All I want is to go out and talk and laugh and be silly and have interesting and/or ridiculous conversations.
It's been shoved into my head that I want too much...that I'm asking something out of the way and unreasonable. I quit even mentioning it, because it only causes trouble and nothing ever ends up happening anyhow...sadly, a lot of things seem to that way...and I have no patience for wasting my breath.
Over the course of this past year especially, I've realized that I don't actually need anyone's permission to do anything.
I've gotten to the point where, once or twice, I've just gone and had my (completely innocent, just so we're all on the same page) fun and then skirted around the truth of where I was. But I really don't like the secrecy of it. I hate feeling like I have to sneak around as though I were doing something wrong, when all I want is to have a friend...god forbid that happen!
I've neglected my need for companionship and conversation and variety for so long. It's especially disappointing because the opportunity for these things is all around me. It's like being in a banquet hall full of all kinds of delicious foods and having someone force you to sit there and eat stale crackers every day. Sure, you can survive, you're not starving to death, but are you really getting everything you need to be healthy and strong?

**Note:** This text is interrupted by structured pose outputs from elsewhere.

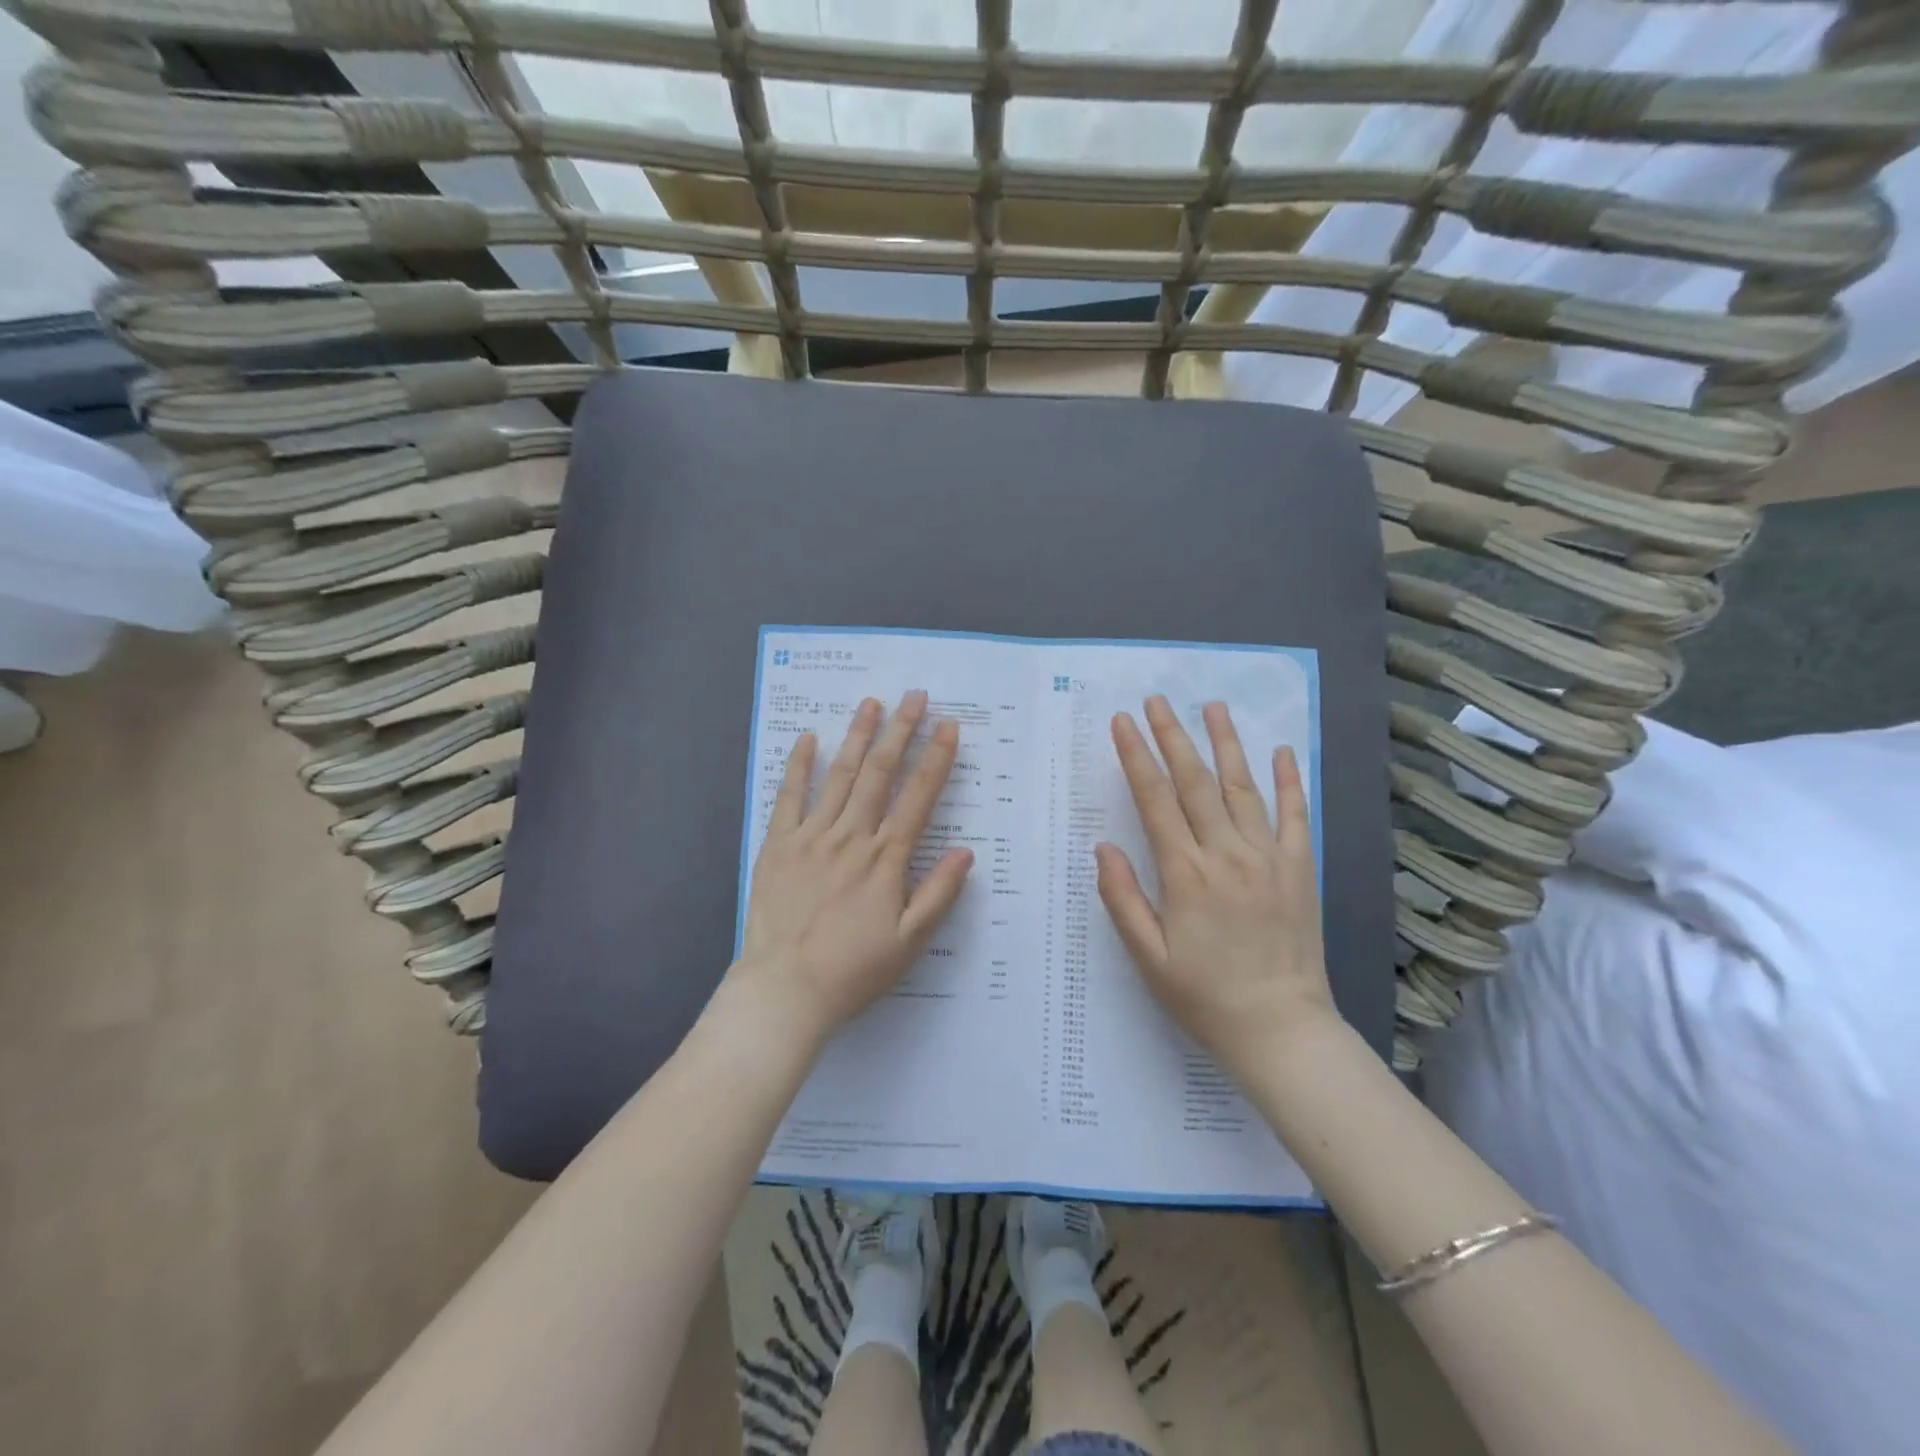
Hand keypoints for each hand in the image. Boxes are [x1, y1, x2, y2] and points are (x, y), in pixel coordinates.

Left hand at [735, 691, 974, 1043]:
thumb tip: (967, 851)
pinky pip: (789, 797)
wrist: (785, 990)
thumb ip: (938, 894)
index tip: (949, 726)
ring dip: (858, 736)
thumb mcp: (909, 942)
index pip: (918, 797)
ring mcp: (812, 837)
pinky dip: (800, 765)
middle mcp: (852, 837)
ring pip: (841, 776)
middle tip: (914, 696)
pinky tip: (809, 739)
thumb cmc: (853, 969)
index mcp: (886, 859)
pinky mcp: (778, 844)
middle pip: (881, 774)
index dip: (936, 758)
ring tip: (872, 703)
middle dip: (901, 731)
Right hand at [1096, 696, 1333, 1070]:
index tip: (1123, 722)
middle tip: (1157, 701)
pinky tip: (1282, 751)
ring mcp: (1267, 858)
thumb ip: (1122, 898)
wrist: (1281, 1030)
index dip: (1136, 756)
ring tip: (1212, 706)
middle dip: (1172, 736)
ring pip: (1242, 787)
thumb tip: (1103, 847)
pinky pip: (1294, 815)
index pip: (1154, 799)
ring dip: (1225, 744)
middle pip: (1194, 782)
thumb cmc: (1204, 996)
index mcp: (1185, 874)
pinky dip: (1289, 781)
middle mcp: (1226, 854)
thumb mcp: (1148, 958)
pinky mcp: (1298, 870)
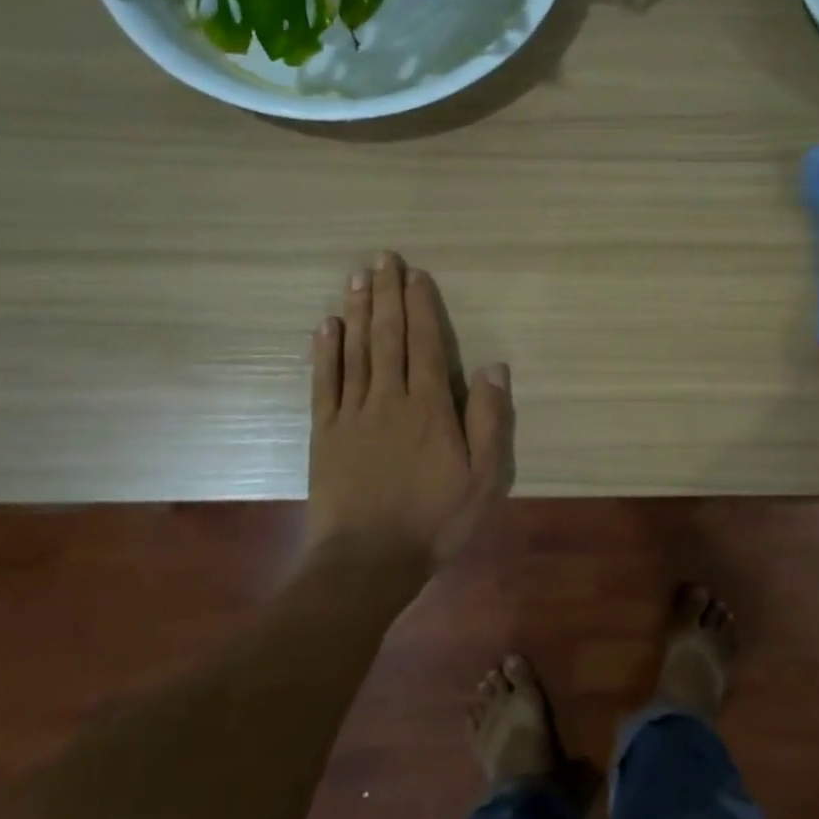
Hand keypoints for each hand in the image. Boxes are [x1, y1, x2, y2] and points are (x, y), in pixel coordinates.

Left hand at [306, 253, 514, 567]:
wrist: (367, 560)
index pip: (425, 344)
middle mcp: (389, 398)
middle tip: (382, 258)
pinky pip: (324, 382)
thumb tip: (494, 367)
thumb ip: (488, 420)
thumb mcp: (482, 478)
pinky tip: (326, 326)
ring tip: (357, 277)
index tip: (416, 275)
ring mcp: (352, 413)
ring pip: (356, 350)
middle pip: (388, 336)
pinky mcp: (325, 432)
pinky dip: (325, 351)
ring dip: (358, 311)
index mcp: (429, 407)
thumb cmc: (434, 520)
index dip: (421, 306)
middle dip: (387, 295)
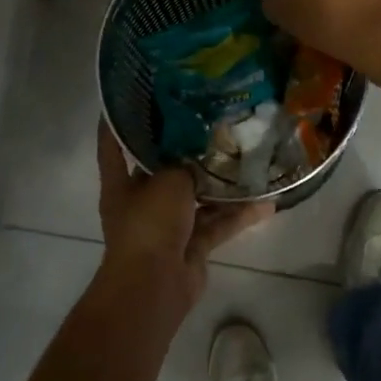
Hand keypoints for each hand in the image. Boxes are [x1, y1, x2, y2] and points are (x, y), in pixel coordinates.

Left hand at [95, 121, 272, 309]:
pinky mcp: (192, 245)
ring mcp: (168, 225)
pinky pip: (217, 224)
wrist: (155, 285)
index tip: (133, 96)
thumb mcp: (168, 181)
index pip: (113, 145)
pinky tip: (267, 202)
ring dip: (220, 184)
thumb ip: (186, 163)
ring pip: (197, 198)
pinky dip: (238, 215)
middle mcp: (141, 202)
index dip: (119, 121)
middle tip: (213, 122)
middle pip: (164, 170)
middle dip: (186, 151)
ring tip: (248, 158)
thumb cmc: (149, 223)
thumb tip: (203, 151)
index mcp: (121, 183)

In the coming year, I'm going to quit letting those stale crackers be forced down my throat! I'm going to do whatever it takes to not let my soul wither away from starvation. I will let myself get full on the variety of life that is all around me, and I won't let myself feel guilty or ashamed for stepping up and claiming the things that I need to enjoy life to the full.
I've neglected my need for companionship and conversation and variety for so long. It's especially disappointing because the opportunity for these things is all around me. It's like being in a banquet hall full of all kinds of delicious foods and having someone force you to sit there and eat stale crackers every day. Sure, you can survive, you're not starving to death, but are you really getting everything you need to be healthy and strong?
In the coming year, I'm going to quit letting those stale crackers be forced down my throat! I'm going to do whatever it takes to not let my soul wither away from starvation. I will let myself get full on the variety of life that is all around me, and I won't let myself feel guilty or ashamed for stepping up and claiming the things that I need to enjoy life to the full.
I hear you Sweet Red Clover!! As I've been journaling along with Reverb14, and August Moon a few months ago, I've come to find that I too need a circle of kindred creative spirits who are not afraid to be themselves, who honor their creativity by MAKING TIME FOR IT, who might be working toward carving out a creative career and who are looking for kindreds to make a community with. I am discovering that these kindreds are being found online through Facebook and even through August Moon and Reverb14! Though I am hoping to find some new friends in my offline world that are closer to home, these new connections might have to start online and I've found the connections I've made so far to be quite nourishing and supportive =) I'm gently suggesting that you might want to investigate it for yourself and I would be happy to extend a hand of friendship if you are interested and willing! =)
ReplyDeleteI'm totally celebrating your full realization this year that you don't need anyone's permission. Hold on to that one tightly. I love the energy and momentum you're building to create a life more to your liking in 2015. Keep moving in that direction and leave those stale crackers behind you in the dust. :-)
ReplyDeleteI'm feeling I'm in the same space. I'm wandering back out into he world again. There's no need for fear or shame in doing what we want to do. No we do not need permission from others. Let go and do it, girl!